Owen was as confused as he was indignant. No one in Barrel Arbor would ever be so ungrateful, and none of the carnies would have treated him so badly. When he’d pitched in with the dockworkers in Crown City, they had happily let him eat whatever fruit he liked. “But that’s not fair!”

The baker let out a sharp-edged chuckle. “If you think I’ll pay you just because you make me laugh, you’re sorely mistaken.”

Owen could not believe his ears. He had already endured a great deal, had been cheated repeatedly and robbed more than once. The baker had to have known that Owen expected payment. Why else would he have told Owen to sweep the front walk? If the man had taken his work with no intention of paying, then he had “robbed” Owen as surely as any other thief had. Anger simmered deep in Owen’s empty stomach. He didn’t like the way people lived here in Poseidon, or the rules by which they played. This was a barbaric society, just like the one he’d read about in the book the strange pedlar had given him before the rainshower.

As if wiping excrement from his shoe, the baker dismissed Owen and went back behind the counter.

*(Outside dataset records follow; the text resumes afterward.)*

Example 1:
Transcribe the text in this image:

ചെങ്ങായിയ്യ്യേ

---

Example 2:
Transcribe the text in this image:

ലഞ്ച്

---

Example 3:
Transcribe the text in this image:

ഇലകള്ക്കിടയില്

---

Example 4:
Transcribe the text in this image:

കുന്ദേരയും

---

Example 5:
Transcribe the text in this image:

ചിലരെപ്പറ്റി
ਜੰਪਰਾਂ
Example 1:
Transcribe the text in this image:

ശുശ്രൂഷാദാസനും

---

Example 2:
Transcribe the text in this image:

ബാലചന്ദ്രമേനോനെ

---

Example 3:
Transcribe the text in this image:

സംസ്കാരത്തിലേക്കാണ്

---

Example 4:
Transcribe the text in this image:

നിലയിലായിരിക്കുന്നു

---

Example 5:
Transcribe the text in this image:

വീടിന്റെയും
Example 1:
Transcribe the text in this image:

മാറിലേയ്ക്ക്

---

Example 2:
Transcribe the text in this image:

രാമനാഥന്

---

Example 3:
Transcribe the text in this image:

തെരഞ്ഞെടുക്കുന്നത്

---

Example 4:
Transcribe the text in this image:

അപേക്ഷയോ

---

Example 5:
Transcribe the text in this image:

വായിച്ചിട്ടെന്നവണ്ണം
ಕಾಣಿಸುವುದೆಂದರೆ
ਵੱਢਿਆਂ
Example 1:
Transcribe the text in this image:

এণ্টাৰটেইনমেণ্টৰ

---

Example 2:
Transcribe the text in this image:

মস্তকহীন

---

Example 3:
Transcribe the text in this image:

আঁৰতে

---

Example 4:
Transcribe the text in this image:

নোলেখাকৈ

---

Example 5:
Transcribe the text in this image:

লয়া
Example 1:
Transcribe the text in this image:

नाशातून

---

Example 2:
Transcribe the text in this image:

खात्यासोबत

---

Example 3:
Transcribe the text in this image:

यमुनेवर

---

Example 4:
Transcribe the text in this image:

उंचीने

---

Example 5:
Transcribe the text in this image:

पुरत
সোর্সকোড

He chortled again, louder this time.

In a flash of poor judgment, Owen grabbed one of the pies on the bakery counter and pelted from the shop. His vision had focused down to a pinprick, and he ran down the street, clutching his stolen pie.

The baker burst out of the door of his shop, yelling, “Thief !” The word sounded
wrong
. The man was talking about
him
, and Owen had never been a thief, never even considered stealing. Nevertheless, he kept running, dodged into an alley, crossed to another street, and finally found a dark, quiet overhang, where he caught his breath, let his heart stop thudding. Then—even though he felt sick for having stolen—he ate his pie, a mixture of tart berries, all of which had large crunchy seeds, and very little sweetening. Nevertheless, to Owen, it was delicious, and when he finished devouring it, he looked up to see the tow-headed young man watching him.